Safecatch works best when handling:

* expected operational failures,
* recoverable errors,
* external system instability.

Examples:

* API request timeouts
* Missing cache entries
* Optional file loading
* Temporary database connectivity issues
* User-provided input parsing

Example:

```python
from requests.exceptions import Timeout

@safecatch_handler(Timeout, {})
def fetch_user_data():
    return external_api_call()
```

---

# Anti-Patterns

Avoid broad exception suppression.

## Avoid This

```python
@safecatch_handler(Exception, None)
def process_data():
    ...
```

This can:

* hide programming bugs,
* suppress critical failures,
* make debugging difficult,
* create silent production issues.

## Prefer Specific Exceptions

```python
@safecatch_handler(FileNotFoundError, [])
def load_optional_config():
    ...
```

Specific exception handling is safer and easier to debug.

---

# Debugging and Observability

Safecatch should be used together with:

* proper logging,
* monitoring,
* exception tracking tools.

Even when exceptions are intentionally handled, failures should remain observable.

Recommended tools:

* logging
* Sentry
* OpenTelemetry
* metrics dashboards

---

# How It Works

Safecatch abstracts repetitive exception handling into reusable decorators.

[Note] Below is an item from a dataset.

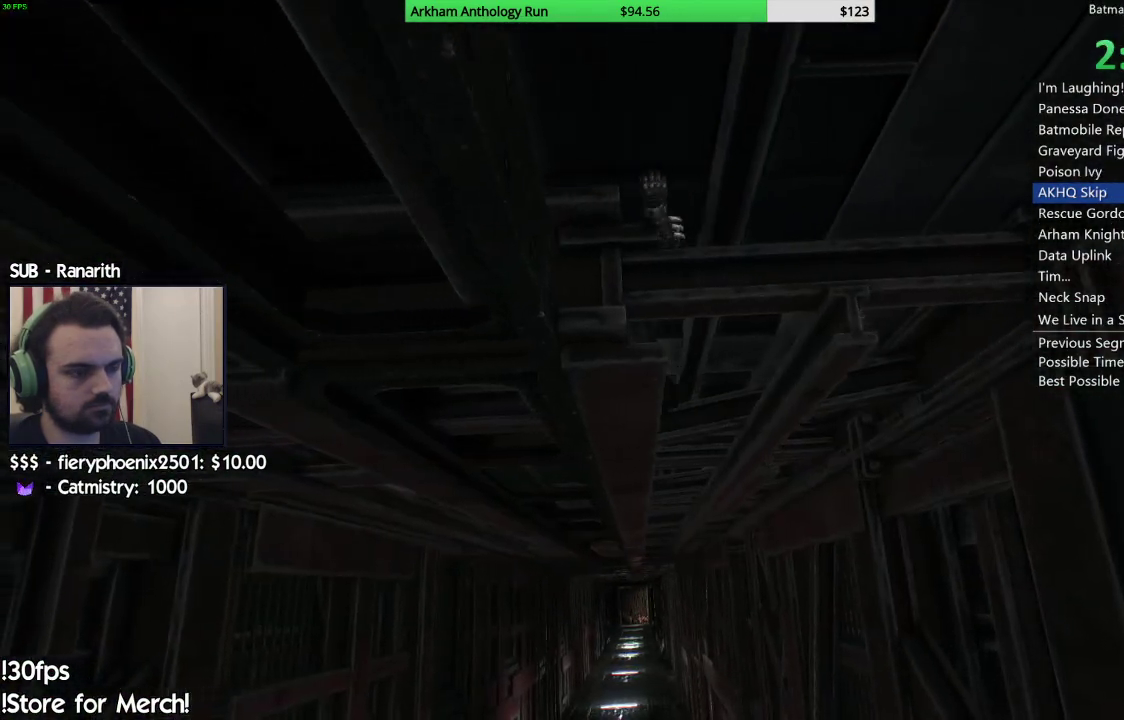
{"buttons": [], "left_stick": "center", "right_stick": "center", "events": [[167, "left_stick", "left"], [350, "left_stick", "center"]]}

Instead of repeatedly writing:

```python
try:
    ...
except SomeError:
    ...
```

You define reusable recovery behavior once and apply it declaratively.

---

## `safecatch_handler`

Takes:

* an exception type,
* and a fallback value or fallback function.

If the decorated function raises the specified exception:

* the exception is intercepted,
* and the fallback behavior is executed.

---

## `multi_safecatch_handler`

Accepts a dictionary mapping:

* exception types
* to fallback values or fallback functions.

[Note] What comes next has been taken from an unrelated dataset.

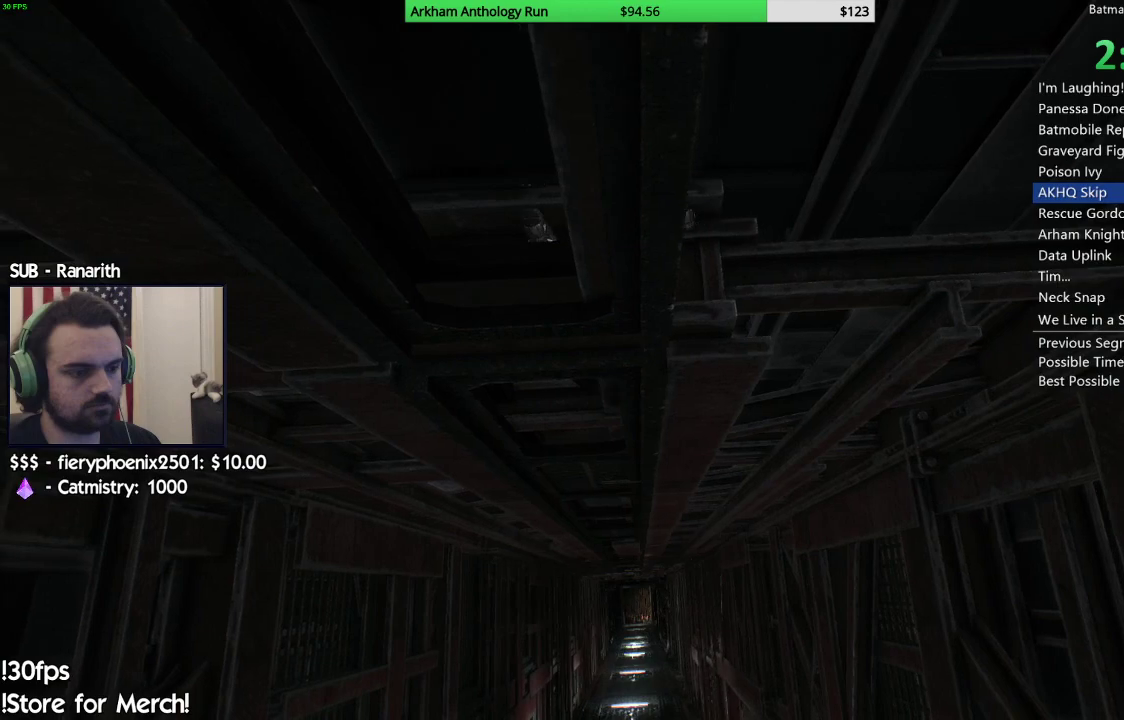
{"buttons": [], "left_stick": "center", "right_stick": "center", "events": []}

If an exception is raised:

* the matching recovery behavior is executed,
* otherwise the exception propagates normally.

---

# Testing

Safecatch includes tests written with `pytest`.

Run tests locally:

```bash
pip install -e .
pip install -r tests/requirements.txt
pytest tests/
```

---

# Contributing

Contributions are welcome.

Suggested areas for contribution:

* logging support,
* async support,
* retry strategies,
* observability integrations,
* documentation improvements,
* typing enhancements.

Please open an issue or submit a pull request on the GitHub repository.

---

# Future Direction

Safecatch aims to evolve into a lightweight resilience and recovery utility for Python applications.

Planned areas of improvement include:

* retry support,
* async support,
* telemetry and observability,
* structured result objects,
* production-safe exception handling patterns.